In the present case, the majority opinion of the Court of Appeals panel declares in part that "the primary question we must resolve is . . . whether the Indiana Adoption Act permits an unmarried couple — any unmarried couple, regardless of gender or sexual orientation — to file a joint petition for adoption." Infant Girl W., 845 N.E.2d at 233 (footnote omitted). Dissenting, Judge Najam emphasizes that Indiana adoption law "is entirely statutory" and that adoption was entirely unknown under the common law. Id. at 247. He points to a 2005 amendment to Indiana adoption law that he urges "validates" the reasoning in the King dissent and compels the conclusion that the legislature "intended to preclude unmarried couples from filing joint petitions to adopt." Id. at 249, 250. Judge Najam believes that the majority opinion in Infant Girl W. "guts the amendment and renders it useless." Id. at 250. He persuasively concludes that "[t]he terms and conditions of adoption represent policy decisions vested in the legislature" and that it is the legislature's prerogative to determine "whether an unmarried couple may adopt," and that the Indiana legislature has clearly "exercised its right to determine that the parents in an adoption must be married to each other." Id. at 251.
This Court, as Indiana's court of last resort, should accept jurisdiction and resolve the important issues expressly left unresolved in King, particularly in light of the recent statutory enactment and the reasoning of Judge Najam's dissent. Of course, our denial of transfer does not constitute approval of the Court of Appeals decision and has "no legal effect other than to terminate the litigation between the parties in the Supreme Court." Ind.
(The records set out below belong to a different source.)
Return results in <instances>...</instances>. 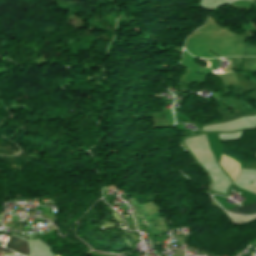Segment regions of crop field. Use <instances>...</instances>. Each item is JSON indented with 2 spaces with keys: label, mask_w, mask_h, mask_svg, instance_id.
Instances as JSON below:
<instances>
[{
  "label": "crop field",
  "mask_w": 256,
  "mask_h": 256,
  "mask_svg": "<svg viewBox=\"0 0 256 256\" xmlns=\"http://www.w3.org/2000/svg\"><path fill=\"white\" fill-rule=\"evenodd\" d=\"M229 211L232 213H252L256 211V203L249 206L235 207Z\"/></svg>",
  "instance_id": "obj_2"
},
{
  "label": "crop field",
  "mask_w": 256,
  "mask_h": 256,
  "mask_svg": "<svg viewBox=\"0 0 256 256\" xmlns=\"http://www.w3.org/2000/svg\"><path fill=\"white\" fill-rule=\"evenodd\" d=\"M0 252H3L5 256L10 255V254H16V253L9 251L3 247H0Z\"/></svg>",
  "instance_id": "obj_5"
},
{
  "label": "crop field",
  "mask_w": 256,
  "mask_h": 256,
  "mask_svg": "<svg viewBox=\"0 0 256 256\" xmlns=\"http://www.w3.org/2000/svg\"><path fill=\"white\" fill-rule=\"evenodd\" d=\"M244 69L256 71V57L245 58Z\"/></svg>",
  "instance_id": "obj_3"
},
{
  "label": "crop field",
  "mask_w": 256,
  "mask_h": 256,
  "mask_svg": "<svg viewBox=\"0 0 256 256\" xmlns=\"http://www.w3.org/2000/svg\"><path fill=\"white\" fill-rule=\"evenodd\" d=\"M244 56H256V46H244Z\"/></svg>",
  "instance_id": "obj_4"
},
{
  "label": "crop field",
  "mask_w": 256,
  "mask_h": 256,
  "mask_svg": "<svg viewBox=\"0 0 256 256\" xmlns=\"http://www.w3.org/2000/svg\"><path fill=\"white\" fill-rule=\"evenodd\" d=\"M7 246L17 251H20L26 255H29L28 244L25 241L11 237L10 242Z\"/></svg>",
  "instance_id": "obj_1"
}]
</instances>
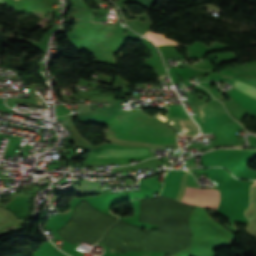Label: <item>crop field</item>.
Returning <instances> with one entry per match:
<instances>
[{
    "instance_id": "5",
    "label": "crop field",
    "mask_w": 256,
    "mask_h": 256,
    "mask_svg": "<svg viewBox=\"0 0 256 256\" xmlns=\"http://www.w3.org/2000/svg\"><path fill=\"white\" fill-rule=\"evenodd\" d=\"M146 37L151 39L157 46L161 45V44H175V45H177L173 40H167L161 34H153V33L147 32Z\"/></svg>"
},
{
    "instance_id": "6",
    "label": "crop field",
    "mask_w": 256,
    "mask_h": 256,
    "mask_svg": "<svg viewBox=\"0 0 256 256\" xmlns=\"http://www.w3.org/2000/svg\"><path fill=\"white\" fill-rule=\"evenodd\" d=\"M2 1H4V2H9V1H7V0H2ZM2 1H0V3H2Z\"/></svg>"
},
{
    "instance_id": "4",
    "label": "crop field",
    "mask_w": 256,
    "mask_h": 256,
    "mask_svg": "<svg viewBox=\"0 0 256 256\" xmlns=\"http://www.w3.org/2000/svg\"><path fill=\"white\" fill-rule=\"evenodd\" d=\"M234 89L256 99V89L248 86V85H245L239 81L236 82L235 86H234Z\"/></svg>"
},
{
    "instance_id": "2",
    "label": "crop field",
    "mask_w": 256,
    "mask_h": 256,
    "mask_svg": "<svg viewBox=\"0 0 256 256\" xmlns=\"http://www.w3.org/2000/svg\"><path fill=\"white\" fill-rule=\"evenodd\" d=\"M145 154H148L147 149H105L99 152L96 157L140 156Z\"/></svg>"
},
{
    "instance_id": "3",
    "label": "crop field",
    "mask_w": 256,
    "mask_h": 256,
    "mask_svg": "<svg viewBox=\"0 0 256 256\" xmlns=\"http://www.w3.org/2000/svg\"><path fill=\"white\" fill-rule=\"evenodd\" d=\"M202 116L226 112L222 104L213 99L198 106Z\"/></svg>"
},
{
    "instance_id": "1",
    "label": "crop field",
    "mask_w": 256,
    "mask_h": 256,
    "mask_svg": "<svg viewBox=\"0 0 256 256\" xmlns=\"http://www.w3.org/2000/svg\"><path fill=\"white\" fill-rule=\"evenodd\" d=\"M219 198L220 193L216 189L187 187L181 201L216 209L219 204Z\"/></svg>"
}]
</instances>
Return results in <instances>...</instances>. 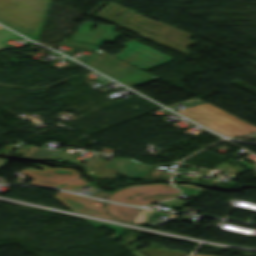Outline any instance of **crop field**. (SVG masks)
<instances>
[{
	"label": "crop field",
	"mask_w": 256,
	"mask_h": 256,
	"mask_svg": "<svg viewBox=\"0 0 256 256\" xmlns=\"http://www.w3.org/2000/svg\"><path fill=\"white\" fill-rule=\"evenodd\" d=\"M97 23L84 21L71 39L102 46L105 41L115 42L120 33L114 30L115 26L98 24L96 29L90 32V28Z\"/></svg>",
	"instance_id": "e52e79f7"
},
{
	"label": "crop field",
	"mask_w": 256,
	"mask_h": 256,
	"mask_svg": "<svg viewBox=\"0 0 256 256\" xmlns=\"http://www.w3.org/2000/svg\"><path fill=\"white\" fill-rule=\"evenodd\" d=\"M55 198L58 201H60L62 204H64L66 207H68L70 210H72L73 212L86 213V214L122 222L105 213L104 207L90 204L93 201V199H89V198H85V197H81L73 194L63 193V192L58 193L55 196Z\"/></svg>",
	"instance_id": "d8731c3e"
},
{
	"label": "crop field",
	"mask_w": 256,
	"mask_h": 256,
	"mask_svg": "<svg viewBox=\"0 0 256 256\" xmlns=\"http://www.w3.org/2000/svg\"><path fill=\"white\" fill-rule=\"evenodd\" d=\"M108 195H109V193L103 192V191H101L100 193L93 194V196H99V197H102V196L107 197Z\"/></svg>",
	"instance_id": "cbeb9de0"
},
{
	"label": "crop field",
	"mask_w": 256,
	"mask_h": 256,
	"mask_svg": "<svg viewBox=\"0 0 256 256\" xmlns=\"http://www.w3.org/2000/svg\"><path fill=\"white\" fill-rule=\"evenodd\" d=\"M14 36H17V35L8 31V30H6V29H1L0 30V41L11 38V37H14ZM6 48H8V47H6L3 43L0 42V51L4 50Z\"/></svg>",
	"instance_id": "22f410ed"
},
{
	"label": "crop field",
	"mask_w": 256,
	"mask_h": 256,
	"mask_svg": "<svg viewBox=\"0 0 256 256\" xmlns=\"http://www.w3.org/2000/svg\"><path fill=\"white\" fill-rule=\"evenodd\" d=\"M85 220L96 228L103 226V227L109 229L111 232H113L114 234L109 237L111 240L117 239L122 234V232L126 229L125 227L107 224V223H103V222H98V221H94V220H89V219H85Z\"/></svg>",
	"instance_id": "28ad6ade"
},
{
	"label": "crop field",
	"mask_w": 256,
	"mask_h": 256,
	"mask_svg": "<svg viewBox=\"0 0 256 256\" xmlns=\"http://www.w3.org/2000/svg\"><path fill=\"white\" fill-rule=\"evenodd\" d=\"M177 112L227 137L256 130V127L208 103Z\"/></svg>",
	"instance_id": "34b2d1b8"
},
{
	"label": "crop field",
	"mask_w": 256,
	"mask_h": 256,
	"mask_svg": "<svg viewBox=\"0 0 256 256\" xmlns=\"http://www.w3.org/2000/svg\"><path fill=\"white\" fill-rule=\"evenodd\" d=\"M130 253H132L134 256H145L141 252H139L138 250L131 251Z\"/></svg>",
	"instance_id": "5142ce71"
},
{
	"label": "crop field",
	"mask_w": 256,
	"mask_h": 256,
	"mask_svg": "<svg viewBox=\"0 0 256 256\" xmlns=\"http://www.w3.org/2000/svg\"><path fill=\"white\" fill-rule=\"evenodd\" d=\"M49 0H0V23L38 41Z\"/></svg>",
	"instance_id": "8a807250"
},
{
	"label": "crop field",
	"mask_w": 256,
	"mask_h": 256,
	"mask_svg": "<svg viewBox=\"0 0 256 256\" xmlns=\"http://www.w3.org/2000/svg\"><path fill=\"white\" fill-rule=\"evenodd\" d=\"M1 28H3V27L0 26V29H1Z\"/></svg>",
	"instance_id": "733c2abd"
},
{
	"label": "crop field",
	"mask_w": 256,
	"mask_h": 256,
	"mask_svg": "<svg viewBox=\"0 0 256 256\" xmlns=\"http://www.w3.org/2000/svg\"><path fill=\"white\" fill-rule=\"evenodd\" d=\"M122 46H125L127 48L114 56L140 69H146L161 65L174 59L158 50L141 44L133 39L124 43Z\"/></svg>",
	"instance_id": "f4fd0767"
},
{
	"label": "crop field",
	"mask_w": 256,
	"mask_h": 256,
	"mask_svg": "<svg viewBox=\"0 0 256 256\" xmlns=\"http://www.w3.org/2000/svg\"><path fill=\"white\" fill-rule=\"evenodd\" d=\"M151 165L143 164L129 158L114 157L103 168L117 169V174H123L131 180L143 179L151 169Z\"/></svg>",
	"instance_id": "5a996713"
},
{
	"label": "crop field",
	"mask_w": 256,
	"mask_h": 256,
	"mask_svg": "<svg viewBox=\"0 0 256 256\" xmlns=\"http://www.w3.org/2000/svg\"><path fill=\"white\" fill-rule=\"evenodd\" d=\"M192 256H206V255L193 254Z\"/></svg>",
	"instance_id": "d9b57169"
},
{
	"label": "crop field",
	"mask_w": 256,
	"mask_h": 256,
	"mask_svg": "<svg viewBox=\"0 0 256 256\" xmlns=\"http://www.w3.org/2000/svg\"><path fill=\"white\" fill-rule=\"evenodd\" d=\"M106 207L108 214L124 221L127 224H130L142 210L140 208L125 207L109 203H106Z\"/></svg>",
	"instance_id": "3316defc"
},
{
	"label": "crop field",
	"mask_w": 256,
	"mask_h": 256,
	"mask_svg": "<svg viewBox=\"0 0 256 256\" xmlns=\"http://www.w3.org/2000/svg\"><path fill=\"white\" fill-rule=\"evenodd\" d=\"M35 166L43 169L42 171L34 168H27L21 173L27 174L28 178L33 179L29 184H42L57 187L65 182L80 177V174L71 168H51L38 163Z\"/></svg>",
	"instance_id": "dd49c442"
},
{
	"label": "crop field",
	"mask_w": 256,
	"mask_h": 256,
	"mask_svg": "<svg viewBox=\"0 0 256 256\" xmlns=\"http://www.w3.org/2000/svg\"><path fill=\"white\" fill-rule=\"evenodd\" d=\"M85 184H88V182H86L82 177H80V178H77L73 181H70V182L60 186L59 188H64V189L71 190L75 187H79V186H82V185H85Z\"/></svg>",
	"instance_id": "d1516ede"
},
{
	"label": "crop field",
	"mask_w": 256,
	"mask_h": 256,
	"mask_svg": "<svg viewBox=\"0 0 256 256\" xmlns=\"http://www.w3.org/2000/svg\"><path fill=\"white\" fill-rule=\"evenodd\" d=\"M179 195V191L167 183L132 185L110 195L108 199L127 204L144 205Z\"/></svg>",
	"instance_id": "412701ff"
},
{
	"label": "crop field",
	"mask_w": 256,
	"mask_h": 256,
	"mask_svg": "<svg viewBox=\"0 0 256 256\" xmlns=\"http://www.w3.org/2000/svg\"><path fill=\"white\" fill-rule=\"evenodd\" d=\"M61 43L94 52L85 62L87 65L130 87L159 80L146 72L98 50L100 48L99 46L66 39H62Z\"/></svg>",
	"instance_id": "ac0d7876"
}]
</instances>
Appellate Rule 58(B). But by denying transfer in this case, we are missing a valuable and important opportunity to minimize uncertainty and confusion until such time as the legislature provides explicit superceding reclarification.
I would prefer for this Court to grant transfer to uphold the legislature's exclusive authority to regulate adoption eligibility and procedure and to apply Indiana's existing adoption statutes as prohibiting adoptions by unmarried couples. I thus respectfully dissent from denial of transfer.